The United Auto Workers union is expanding its current series of "stand up" strikes Friday at noon, after the union and the Big Three automakers (General Motors (GM) -), Stellantis (STLA) -) and Ford (F) -)) failed to reach a last-minute deal. Union president Shawn Fain said Friday morning that "real progress" has been made at Ford, including cost of living adjustments and the flattening of employment tiers. But he said that there is still lots of work to do. Ford, Fain said, is "showing that they're serious. At GM and Stellantis, it's a different story."
Fain announced that the UAW will not expand its strikes against Ford; he called, however, for all parts distribution facilities for both GM and Stellantis to stand up and strike. The strikes will now impact 38 locations across 20 states and all nine regions of the UAW.
The union is seeking 40% wage increases, cost of living adjustments, profit sharing, expanded retirement benefits and a 32-hour work week. Automakers have proposed 20% wage increases over a four-year period and haven't budged on several of the union's non-wage-related demands.
Related: Former Ford CEO warns UAW members its leader is 'playing a dangerous game'
The union, which represents around 150,000 auto workers, began a series of rolling strikes Sept. 15. Currently, around 10% of union workers are on strike, a number that could soon spike.
GM president Mark Reuss, in an op-ed in the Detroit Free Press Sept. 20, said that the union's wage demand is excessive.
“We have delivered a record offer. That is a fact.
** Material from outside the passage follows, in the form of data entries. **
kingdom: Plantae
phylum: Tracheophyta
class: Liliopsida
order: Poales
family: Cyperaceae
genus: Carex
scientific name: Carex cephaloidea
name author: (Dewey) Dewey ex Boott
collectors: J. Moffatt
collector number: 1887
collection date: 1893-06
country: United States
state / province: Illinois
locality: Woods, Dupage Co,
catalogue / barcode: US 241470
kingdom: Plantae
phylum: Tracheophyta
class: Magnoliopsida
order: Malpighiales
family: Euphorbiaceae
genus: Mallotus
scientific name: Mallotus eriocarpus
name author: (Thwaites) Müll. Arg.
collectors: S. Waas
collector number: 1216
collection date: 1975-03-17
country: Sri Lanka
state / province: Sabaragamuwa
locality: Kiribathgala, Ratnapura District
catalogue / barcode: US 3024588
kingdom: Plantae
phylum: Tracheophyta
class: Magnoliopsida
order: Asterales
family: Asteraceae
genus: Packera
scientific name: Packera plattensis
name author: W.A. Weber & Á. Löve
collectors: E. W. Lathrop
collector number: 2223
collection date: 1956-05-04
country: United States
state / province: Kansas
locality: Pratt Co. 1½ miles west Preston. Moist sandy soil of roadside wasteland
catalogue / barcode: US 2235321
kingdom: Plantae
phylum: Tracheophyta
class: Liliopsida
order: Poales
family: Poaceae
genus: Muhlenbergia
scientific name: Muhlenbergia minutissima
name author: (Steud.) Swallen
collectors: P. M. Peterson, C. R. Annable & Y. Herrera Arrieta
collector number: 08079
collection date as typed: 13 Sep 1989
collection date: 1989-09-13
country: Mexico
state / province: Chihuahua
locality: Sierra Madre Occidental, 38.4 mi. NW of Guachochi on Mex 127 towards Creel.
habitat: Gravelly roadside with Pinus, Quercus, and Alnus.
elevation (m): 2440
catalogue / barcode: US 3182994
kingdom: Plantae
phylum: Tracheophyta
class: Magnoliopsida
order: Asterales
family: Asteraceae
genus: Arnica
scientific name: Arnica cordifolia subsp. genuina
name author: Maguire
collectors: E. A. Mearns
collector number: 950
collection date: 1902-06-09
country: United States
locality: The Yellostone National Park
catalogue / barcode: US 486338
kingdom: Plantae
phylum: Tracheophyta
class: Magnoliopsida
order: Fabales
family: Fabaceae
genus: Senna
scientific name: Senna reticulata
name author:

It rightly rewards our team members, while positioning the company for success in the future," Reuss wrote. "Often in these situations, the clouds of rhetoric can obscure reality.”
With the union and automakers far apart, analysts, including Wedbush's Dan Ives, have picked out Tesla (TSLA) -), which employs non-union workers, as the ultimate winner of the conflict. An ongoing strike, Ives said, will hinder automakers' electric vehicle plans; a deal could increase costs to the point that Tesla becomes cemented as the true winner of the EV price war.
Former Ford CEO Mark Fields said that the duration of the strikes will depend on the union's flexibility in some of its demands.
"It's going to come down to how hard the UAW wants to push on these non-wage demands. Shorter work week, retiree healthcare, those are busting the balance sheets and would add trillions of dollars to the cost structure of the automakers," Fields told CNBC. "They just cannot afford that because they have to compete with Tesla."
In the wake of several recent union wins — the UPS and Teamsters deal, among them — and several prominent ongoing strikes, Fields thinks that the UAW is overplaying its hand.
"Workers in these unions are saying 'hey, we have some momentum, we have other unions that have gotten some very big gains, now it's our turn, because one, let's take advantage of that momentum, and two, we as our union have to prove that we can deliver for our members.'"
The UAW, according to a leaked message from the union's communications director Jonah Furman, is prepared to keep the pressure on for months.
"(I)f we can keep them wounded for months they don't know what to do. The beauty is we've laid it all out in the public and they're still helpless to stop it," Furman, first reported by the Detroit News, said. "And creating compression points of national attention for them to do the right thing is way different than just waiting for a month for the next offer."